◆ **Your goal**:
Switch each occurrence of "casual riders" in the items to "occasional riders", and reproduce the lines with nothing else altered.

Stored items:

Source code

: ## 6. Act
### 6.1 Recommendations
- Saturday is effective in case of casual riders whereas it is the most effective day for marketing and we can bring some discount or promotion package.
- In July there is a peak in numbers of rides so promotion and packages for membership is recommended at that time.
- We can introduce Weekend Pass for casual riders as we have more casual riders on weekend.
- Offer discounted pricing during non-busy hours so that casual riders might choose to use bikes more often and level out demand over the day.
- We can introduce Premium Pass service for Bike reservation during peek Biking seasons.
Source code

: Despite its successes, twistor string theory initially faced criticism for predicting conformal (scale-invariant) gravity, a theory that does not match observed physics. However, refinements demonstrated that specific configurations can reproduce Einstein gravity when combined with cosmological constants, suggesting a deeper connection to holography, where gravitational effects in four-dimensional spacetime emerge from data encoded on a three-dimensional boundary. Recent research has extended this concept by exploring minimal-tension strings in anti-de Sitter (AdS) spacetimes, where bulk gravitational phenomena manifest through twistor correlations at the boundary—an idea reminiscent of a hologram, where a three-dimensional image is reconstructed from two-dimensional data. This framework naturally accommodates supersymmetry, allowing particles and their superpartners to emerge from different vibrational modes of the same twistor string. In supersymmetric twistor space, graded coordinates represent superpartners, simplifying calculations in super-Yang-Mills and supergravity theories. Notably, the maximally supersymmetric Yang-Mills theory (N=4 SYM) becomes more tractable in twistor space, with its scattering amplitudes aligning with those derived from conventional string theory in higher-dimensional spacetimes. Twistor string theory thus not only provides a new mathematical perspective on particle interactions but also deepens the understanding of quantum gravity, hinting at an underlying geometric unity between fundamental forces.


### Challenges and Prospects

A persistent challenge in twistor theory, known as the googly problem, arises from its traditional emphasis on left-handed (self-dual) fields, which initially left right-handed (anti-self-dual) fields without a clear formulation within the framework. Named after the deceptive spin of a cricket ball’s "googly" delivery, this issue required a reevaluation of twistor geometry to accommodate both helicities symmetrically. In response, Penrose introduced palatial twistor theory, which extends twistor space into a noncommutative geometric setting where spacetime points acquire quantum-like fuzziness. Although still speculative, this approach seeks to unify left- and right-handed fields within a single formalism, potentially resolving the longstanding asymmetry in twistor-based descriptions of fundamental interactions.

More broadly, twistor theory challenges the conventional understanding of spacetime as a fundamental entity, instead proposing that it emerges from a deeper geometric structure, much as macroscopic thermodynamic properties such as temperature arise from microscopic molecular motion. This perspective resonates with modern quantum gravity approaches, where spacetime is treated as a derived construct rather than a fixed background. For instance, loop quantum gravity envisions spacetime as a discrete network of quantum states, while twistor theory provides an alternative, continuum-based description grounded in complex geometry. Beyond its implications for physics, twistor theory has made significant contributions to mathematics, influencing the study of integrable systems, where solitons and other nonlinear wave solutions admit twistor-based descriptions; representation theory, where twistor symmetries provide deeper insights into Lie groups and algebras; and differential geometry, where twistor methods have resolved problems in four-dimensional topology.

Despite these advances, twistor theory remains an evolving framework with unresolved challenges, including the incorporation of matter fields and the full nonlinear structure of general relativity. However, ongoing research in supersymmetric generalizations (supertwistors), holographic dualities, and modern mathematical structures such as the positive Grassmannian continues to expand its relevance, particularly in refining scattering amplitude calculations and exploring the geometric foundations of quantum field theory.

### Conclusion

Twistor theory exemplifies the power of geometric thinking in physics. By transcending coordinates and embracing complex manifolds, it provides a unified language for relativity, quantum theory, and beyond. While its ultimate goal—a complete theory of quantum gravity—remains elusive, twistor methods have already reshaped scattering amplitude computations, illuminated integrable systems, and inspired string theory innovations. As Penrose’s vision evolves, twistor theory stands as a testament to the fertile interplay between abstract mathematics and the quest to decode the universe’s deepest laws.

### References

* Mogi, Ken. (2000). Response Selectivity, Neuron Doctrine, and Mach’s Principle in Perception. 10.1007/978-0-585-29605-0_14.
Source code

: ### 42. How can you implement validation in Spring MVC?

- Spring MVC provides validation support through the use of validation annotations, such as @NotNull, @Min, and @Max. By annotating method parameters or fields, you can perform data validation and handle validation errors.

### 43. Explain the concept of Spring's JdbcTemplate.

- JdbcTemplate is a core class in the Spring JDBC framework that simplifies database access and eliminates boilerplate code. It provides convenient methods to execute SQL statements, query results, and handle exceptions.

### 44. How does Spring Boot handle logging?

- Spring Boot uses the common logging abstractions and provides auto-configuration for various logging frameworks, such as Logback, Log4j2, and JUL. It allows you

◆ **Task result**:
Source code

: ## 6. Act
### 6.1 Recommendations
- Saturday is effective in case of occasional riders whereas it is the most effective day for marketing and we can bring some discount or promotion package.
- In July there is a peak in numbers of rides so promotion and packages for membership is recommended at that time.
- We can introduce Weekend Pass for occasional riders as we have more occasional riders on weekend.
- Offer discounted pricing during non-busy hours so that occasional riders might choose to use bikes more often and level out demand over the day.
- We can introduce Premium Pass service for Bike reservation during peek Biking seasons.
Source code

: Despite its successes, twistor string theory initially faced criticism for predicting conformal (scale-invariant) gravity, a theory that does not match observed physics. However, refinements demonstrated that specific configurations can reproduce Einstein gravity when combined with cosmological constants, suggesting a deeper connection to holography, where gravitational effects in four-dimensional spacetime emerge from data encoded on a three-dimensional boundary. Recent research has extended this concept by exploring minimal-tension strings in anti-de Sitter (AdS) spacetimes, where bulk gravitational phenomena manifest through twistor correlations at the boundary—an idea reminiscent of a hologram, where a three-dimensional image is reconstructed from two-dimensional data. This framework naturally accommodates supersymmetry, allowing particles and their superpartners to emerge from different vibrational modes of the same twistor string. In supersymmetric twistor space, graded coordinates represent superpartners, simplifying calculations in super-Yang-Mills and supergravity theories. Notably, the maximally supersymmetric Yang-Mills theory (N=4 SYM) becomes more tractable in twistor space, with its scattering amplitudes aligning with those derived from conventional string theory in higher-dimensional spacetimes. Twistor string theory thus not only provides a new mathematical perspective on particle interactions but also deepens the understanding of quantum gravity, hinting at an underlying geometric unity between fundamental forces.


### Challenges and Prospects

A persistent challenge in twistor theory, known as the googly problem, arises from its traditional emphasis on left-handed (self-dual) fields, which initially left right-handed (anti-self-dual) fields without a clear formulation within the framework. Named after the deceptive spin of a cricket ball’s "googly" delivery, this issue required a reevaluation of twistor geometry to accommodate both helicities symmetrically. In response, Penrose introduced palatial twistor theory, which extends twistor space into a noncommutative geometric setting where spacetime points acquire quantum-like fuzziness. Although still speculative, this approach seeks to unify left- and right-handed fields within a single formalism, potentially resolving the longstanding asymmetry in twistor-based descriptions of fundamental interactions.

More broadly, twistor theory challenges the conventional understanding of spacetime as a fundamental entity, instead proposing that it emerges from a deeper geometric structure, much as macroscopic thermodynamic properties such as temperature arise from microscopic molecular motion. This perspective resonates with modern quantum gravity approaches, where spacetime is treated as a derived construct rather than a fixed background. For instance, loop quantum gravity envisions spacetime as a discrete network of quantum states, while twistor theory provides an alternative, continuum-based description grounded in complex geometry. Beyond its implications for physics, twistor theory has made significant contributions to mathematics, influencing the study of integrable systems, where solitons and other nonlinear wave solutions admit twistor-based descriptions; representation theory, where twistor symmetries provide deeper insights into Lie groups and algebras; and differential geometry, where twistor methods have resolved problems in four-dimensional topology.

Despite these advances, twistor theory remains an evolving framework with unresolved challenges, including the incorporation of matter fields and the full nonlinear structure of general relativity. However, ongoing research in supersymmetric generalizations (supertwistors), holographic dualities, and modern mathematical structures such as the positive Grassmannian continues to expand its relevance, particularly in refining scattering amplitude calculations and exploring the geometric foundations of quantum field theory.

### Conclusion

Twistor theory exemplifies the power of geometric thinking in physics. By transcending coordinates and embracing complex manifolds, it provides a unified language for relativity, quantum theory, and beyond. While its ultimate goal—a complete theory of quantum gravity—remains elusive, twistor methods have already reshaped scattering amplitude computations, illuminated integrable systems, and inspired string theory innovations. As Penrose’s vision evolves, twistor theory stands as a testament to the fertile interplay between abstract mathematics and the quest to decode the universe’s deepest laws.

### References

* Mogi, Ken. (2000). Response Selectivity, Neuron Doctrine, and Mach’s Principle in Perception. 10.1007/978-0-585-29605-0_14.
Source code

: ### 42. How can you implement validation in Spring MVC?

- Spring MVC provides validation support through the use of validation annotations, such as @NotNull, @Min, and @Max. By annotating method parameters or fields, you can perform data validation and handle validation errors.

### 43. Explain the concept of Spring's JdbcTemplate.

- JdbcTemplate is a core class in the Spring JDBC framework that simplifies database access and eliminates boilerplate code. It provides convenient methods to execute SQL statements, query results, and handle exceptions.

### 44. How does Spring Boot handle logging?

- Spring Boot uses the common logging abstractions and provides auto-configuration for various logging frameworks, such as Logback, Log4j2, and JUL. It allows you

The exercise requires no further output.